Two events will happen on May Day this week. First, on Wednesday, pack a lunch and hit the MHS at noon for one of our Brown Bag Lunch talks. This week, Katelyn Crawford of the University of Virginia will present “Transient Painters, Traveling Canvases: Portraiture and mobility in the British Atlantic, 1750-1780.” Ms. Crawford’s project examines the paintings and portraitists working within the 18th-century British Atlantic world to demonstrate the impact of mobility on artistic practice and portraiture on identiy construction. She considers a network of about ten portraitists, the canvases they produce, and the travel of both individiuals and images throughout the British Atlantic and identifies a shift in the construction of artistic communities ans artists took to the sea. Her project reveals visual convergences and divergences that illustrate the development of regional identities within imperial conventions. This event is free and open to the public.
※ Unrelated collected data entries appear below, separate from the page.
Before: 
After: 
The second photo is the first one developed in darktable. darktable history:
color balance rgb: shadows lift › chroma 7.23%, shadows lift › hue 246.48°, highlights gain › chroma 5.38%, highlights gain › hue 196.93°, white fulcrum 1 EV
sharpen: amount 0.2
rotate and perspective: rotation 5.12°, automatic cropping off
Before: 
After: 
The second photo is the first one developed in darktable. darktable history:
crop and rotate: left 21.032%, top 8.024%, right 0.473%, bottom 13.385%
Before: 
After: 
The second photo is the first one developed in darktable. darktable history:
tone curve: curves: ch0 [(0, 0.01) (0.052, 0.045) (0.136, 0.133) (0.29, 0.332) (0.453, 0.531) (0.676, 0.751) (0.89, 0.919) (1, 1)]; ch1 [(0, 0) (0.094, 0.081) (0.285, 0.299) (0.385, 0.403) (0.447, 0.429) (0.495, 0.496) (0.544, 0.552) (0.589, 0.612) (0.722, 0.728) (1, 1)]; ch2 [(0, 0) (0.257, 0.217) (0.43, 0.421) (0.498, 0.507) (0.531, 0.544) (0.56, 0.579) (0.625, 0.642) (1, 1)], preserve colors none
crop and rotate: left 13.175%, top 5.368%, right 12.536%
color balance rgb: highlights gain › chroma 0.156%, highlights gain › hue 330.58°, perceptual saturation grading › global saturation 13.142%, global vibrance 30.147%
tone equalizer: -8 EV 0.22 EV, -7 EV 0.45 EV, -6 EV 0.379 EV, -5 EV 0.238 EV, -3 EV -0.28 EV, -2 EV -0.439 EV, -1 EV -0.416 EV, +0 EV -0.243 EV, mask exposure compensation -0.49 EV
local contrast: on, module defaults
And on Wednesday evening, 1 May, head over to the Coolidge Corner Theatre, 290 Harvard St. in Brookline at 6:00pm for an MHS-sponsored author talk with Nathaniel Philbrick. The bestselling author of Mayflower and In the Heart of the Sea turns his attention toward the story of the first major battle of the American Revolution in his new book “Bunker Hill: A City, A Siege, A Revolution.” This book explores this, the bloodiest battle of the coming Revolution and the point of no return for the colonists in rebellion. Mr. Philbrick is a New York Times bestselling author, recipient of the National Book Award, and finalist for the Pulitzer Prize. This event is co-sponsored with Brookline Booksmith and will take place at the Coolidge Corner Theater in Brookline. For directions, please visit http://www.coolidge.org/. Tickets are available from the Brookline Booksmith and are $5 per person.Please visit brooklinebooksmith.com/tickets or call 617-566-6660 to reserve your space. When you purchase the book, you receive one free ticket and the option to purchase a second ticket for $5.
Finally, on Friday, 3 May 2013, MHS Librarian Peter Drummey will present an exhibition spotlight, “The Three Lives of Anthony Burns.” This program will explore the heroic, and tragic, life of Anthony Burns through documents on display at the Society. Who was Anthony Burns? How was his rendition – his return from Boston to slavery in 1854 – a turning point in the Abolitionist stuggle? What happened to him after he was free and his celebrity faded? Come by the MHS at 2:00pm to hear the answers to these questions. And while you are here, be sure to check out the three complementary exhibitions currently on display until May 24.